Quanti cucchiaini? Questa è una domanda che ci sentiamo porre tutti i giorni con chiaro riferimento allo zucchero. Nel tè, nel caffè, nel latte o in tante altre ricette quotidiane.
Zucchero bianco o di canna? Dolcificante o no? La materia si fa complessa, ma il prodotto più diffuso e utilizzato è il classico zucchero da cucina. Ma farà male? Esiste qualcosa di meglio dello zucchero semolato?
Complice la grande diffusione di informazioni, il desiderio di avere una linea fisica perfetta, l’attenzione verso la propria salute, insieme al diffondersi in maniera più massiccia di alcune malattie (come ad esempio il diabete), l’interesse verso uno tra i prodotti più diffusi in assoluto nelle nostre cucine si è presto amplificato, catalizzando l’attenzione degli ultimi anni.
Approfondiamo insieme l’argomento cercando di valutare i pro e i contro dello zucchero semolato e fornire una risposta valida ad alcune domande che sono ormai diffuse e sulla bocca di tutti, provando a sfatare qualche falso mito.
– Zucchero semolato: cos’è?
Senza farsi trarre in inganno dalla terminologia, lo zucchero semolato è il normalissimo zucchero da cucina bianco che si utilizza tutti i giorni, dalla colazione del mattino fino alla tisana serale.
Quella che si introduce nelle bevande calde o che si inserisce nella ricetta della torta preferita, oppure che si sparge sopra alle brioche, è senza dubbio la tipologia di zucchero più comune e con maggior potere dolcificante.
Chiariamo subito che lo zucchero semolato non corrisponde a quello offerto in natura, nel senso che per chiamarsi con questo strano nome, la materia grezza deve subire delle lavorazioni ed eventualmente un processo di raffinazione che ha lo scopo di renderlo bianco.
Nello specifico, il termine ”semolato” fa chiaro riferimento alla granulometria con cui viene venduto il prodotto.
A livello industriale e di conseguenza anche commerciale, la parola è riferita esclusivamente alla forma con cui lo zucchero viene messo nei sacchetti e smerciato sul mercato. A seconda della raffinazione che subisce, il colore può variare dal bianco quasi iridescente al marroncino chiaro tipico della neutralità di un prodotto non raffinato.
Per meglio comprendere cosa sia lo zucchero semolato è possibile concettualmente sostituire tale termine con la parola ”macinato”. Lo zucchero semolato, quindi, altro non è che lo zucchero macinato nella forma che tutti noi siamo abituati a conoscere a tavola, ottenuto grazie ad un procedimento di lavorazione atto a ricondurre a quella granulometria ed eventualmente a sbiancare la materia.
La semola, dunque, ha lo scopo specifico di ridurre dimensionalmente il prodotto per favorire un dosaggio migliore e più preciso, attraverso una particolare macinazione di un blocco iniziale. Una precisazione è doverosa riguardo lo zucchero di canna. Esso non è un’alternativa dello zucchero semolato dato che anche questo viene venduto nella stessa ”pezzatura” dell’altro.

┄┄┄┄┄┄┄┄┄┄┄┄┄┄┄┄┄┄┄┄

■ Consegna ■
Riporta il passo del testo sullo zucchero semolato compreso tra "Approfondiamo insieme l’argomento" e "maggior potere dolcificante.", estremi inclusi. I dati qui sotto non servono per l'esercizio.

■ Dati dell'esercizio ■

┄┄┄┄┄┄┄┄┄┄┄┄┄┄┄┄┄┄┄┄

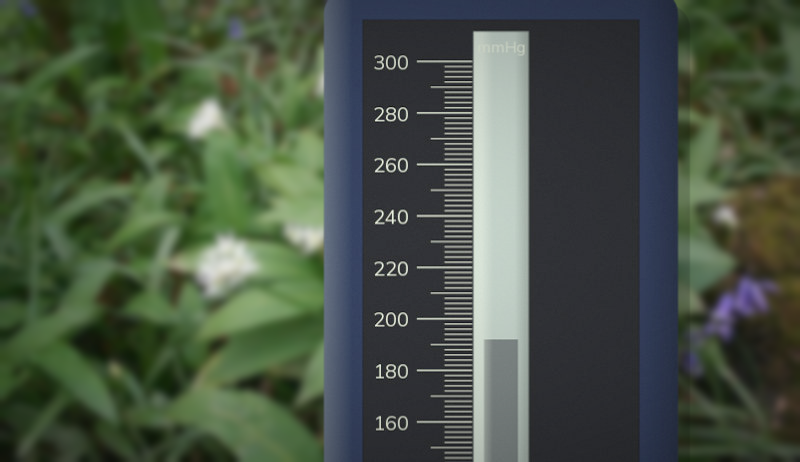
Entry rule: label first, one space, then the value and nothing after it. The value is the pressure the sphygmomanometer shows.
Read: 192 mmHg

┄┄┄┄┄┄┄┄┄┄┄┄┄┄┄┄┄┄┄┄

■ Risposta ■
Approfondiamo insieme l’argomento cercando di valutare i pro e i contro dello zucchero semolato e fornire una risposta valida ad alcune domande che sono ormai diffuse e sulla bocca di tutti, provando a sfatare qualche falso mito.
– Zucchero semolato: cos’è?
Senza farsi trarre in inganno dalla terminologia, lo zucchero semolato è il normalissimo zucchero da cucina bianco che si utilizza tutti i giorni, dalla colazione del mattino fino alla tisana serale.
Quella che si introduce nelle bevande calde o che si inserisce nella ricetta della torta preferita, oppure che si sparge sopra alle brioche, è senza dubbio la tipologia di zucchero più comune e con maggior potere dolcificante.